The same principle warrants vacatur in the instant case. Both parties have their main offices in the same provincial jurisdiction of China. Plaintiff can obtain jurisdiction over defendant there to enforce any arbitral award issued in plaintiff's favor. Moreover, Chinese law allows plaintiff to seek a court order of pre-judgment attachment to secure the potential award, although such an attachment is difficult to obtain. Because both parties are present in the same foreign jurisdiction and subject to jurisdiction there, equitable vacatur is appropriate.

Plaintiff argues that it was not an abuse of process to seek attachment in this district because the arbitration agreement precludes plaintiff from bringing suit on the merits in China. See Stolt Tankers B.V. v. Geonet Ethanol, LLC, 591 F. Supp. 2d 612, 619 (S.D.N.Y. 2008). The Court finds this argument unpersuasive. "The purpose of Rule B indicates that the core inquiry is whether a plaintiff can easily find the defendant to satisfy judgment, and the focus of analysis should not be on abuse of process." Swiss Marine Srvcs. S.A. v. Louis Dreyfus Energy Srvcs. L.P., 598 F. Supp. 2d 414, 418 (S.D.N.Y. 2008) (Sand, J.). In this case, plaintiff can obtain personal jurisdiction over the defendant in a convenient forum "where [defendant] can be compelled to appear in court and where its assets can be reached to satisfy an arbitral award, rendering the historic purpose of attachment inapplicable." Id. at 419.

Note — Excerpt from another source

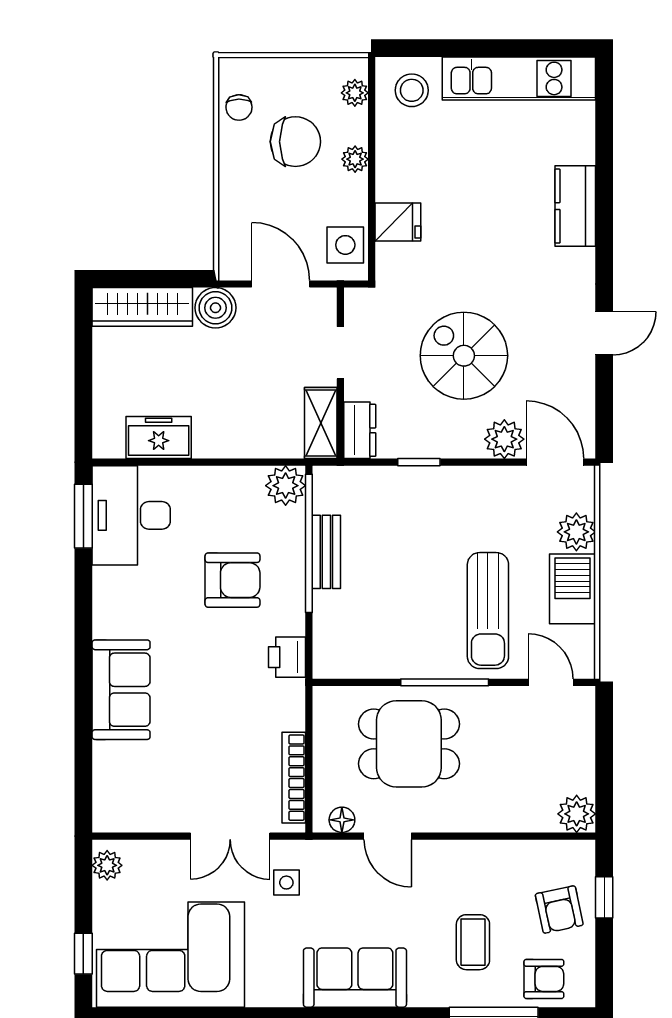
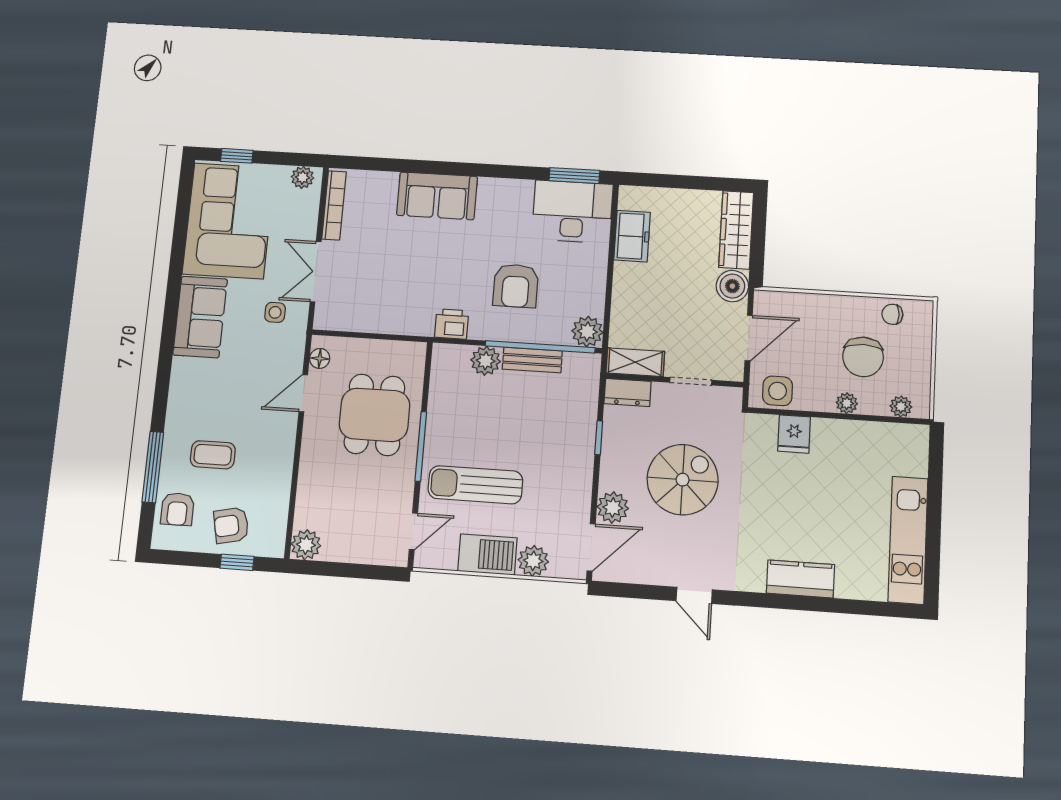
stool: (412, 90) -> (901, 452), removed
plant: (331, 610) -> (486, 361), added
bookcase: (294, 778) -> (334, 205), moved, turned 90
sofa: (355, 978) -> (200, 317), moved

HK City-Dragon also argues that the instant case is factually distinguishable from OGI, Transfield, and Sea Maid because those cases involved more "convoluted" or "complicated" fact patterns and presented additional grounds for vacatur. Nevertheless, this case falls within Aqua Stoli's second category, and "this ground alone is sufficient to warrant vacatur." Transfield, 2009 WL 691273, at *4.